The Intel compiler can generate a single executable with multiple levels of vectorization with the -ax flag, which takes the same options as the -x flag (i.e., AVX, ..., SSE2). This flag will generate run-time checks to determine the level of vectorization support on the processor and will then choose the optimal execution path for that processor. It will also generate a baseline execution path that is taken if the -ax level of vectorization specified is not supported. The baseline can be defined with the -x flag, with -xSSE2 recommended. Multiple -ax flags can be specified to create several options. For example, compile with -axAVX -axSSE4.2 -xSSE2. In this case, when run on an AMD Opteron processor, the baseline SSE2 execution path will be taken. When run on an Intel Westmere processor, the SSE4.2 execution path will be taken. When run on an Intel Sandy Bridge processor, the AVX execution path will be taken.
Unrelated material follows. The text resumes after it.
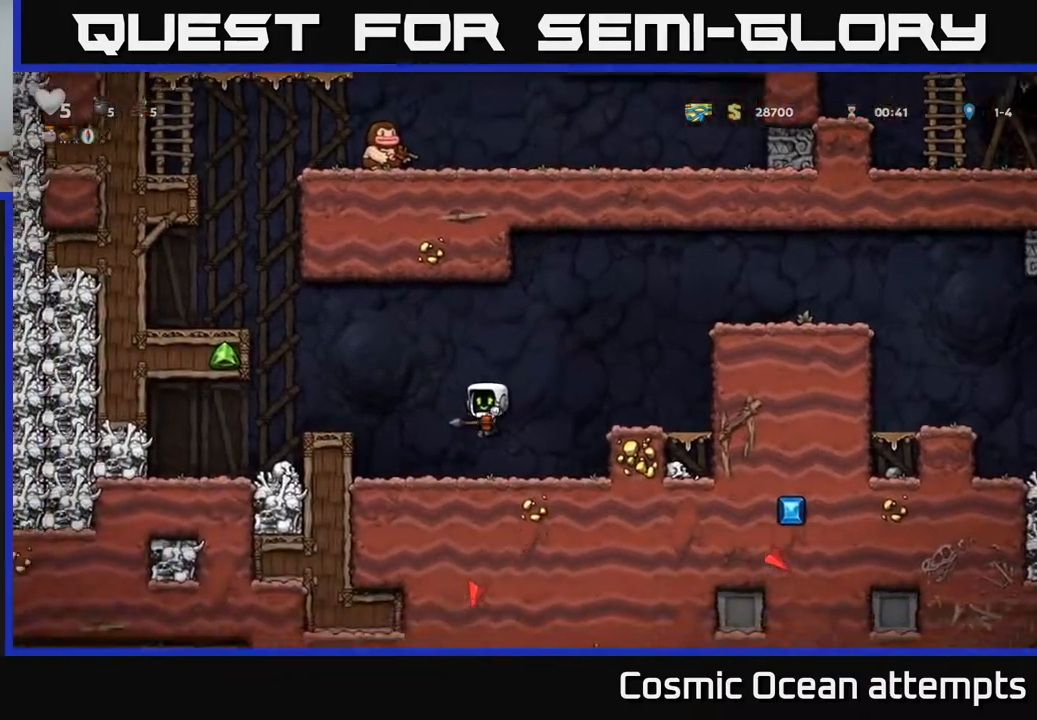
{"buttons": ["A"], "right_stick": "center", "events": [[83, "A", "down"], [217, "A", "up"], [300, "DPAD_LEFT", "up"], [500, "A", "down"]]}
Another useful option for the Intel compiler is the -vec-report flag, which generates diagnostic information regarding vectorization to stdout. The -vec-report flag takes an optional parameter that can be a number between 0 and 5 (e.g., -vec-report0), with 0 disabling diagnostics and 5 providing the most detailed diagnostics about what loops were optimized, what loops were not optimized, and why those loops were not optimized. The output can be useful to identify possible strategies to get a loop to vectorize.
Refer to the man pages or the compiler documentation for more details about these options.
Guided Auto Parallelization
The Intel compiler includes a Guided Auto Parallelization (GAP) feature that can help analyze source code and generate advice on how to obtain better performance. In particular, GAP will suggest code changes or compiler options that will lead to better vectorized code. GAP may optionally allow the user to take advantage of the auto-parallelization capability that can generate multithreaded code for independent loop iterations; however, developers are encouraged to use explicit thread parallelism through mechanisms like OpenMP.
The GAP feature can be accessed by adding the -guide option, which takes an optional =# parameter, where # can be a number between 1 and 4 with 1 being the lowest level of guidance and 4 (the default) being the most advanced level of guidance. The compiler will print a GAP report to stderr or it can be redirected to a file with the -guide-file=filename option, which will send the output to the file name filename, or the -guide-file-append=filename option, which will append to the specified file. The GAP analysis can be targeted to a specific file, function, or source line with the -guide-opt=specification option. Refer to the compiler man pages or documentation for details on this option. More details are also available on Intel's Web site.
Documentation for the Intel C/C++ compiler can be found in/usr/tce/packages/intel/default/documentation_2019/en/compiler_c/ps2019/get_started_lc.htm , on Intel's Web site, or by running man icc or man icpc. Documentation for the Intel Fortran compiler can be found in /usr/tce/packages/intel/default/documentation_2019/en/compiler_f/ps2019/get_started_lf.htm or on Intel's Web site or by running man ifort. Documentation specific to the Guided Auto Parallelization feature can be found on Intel's Web site.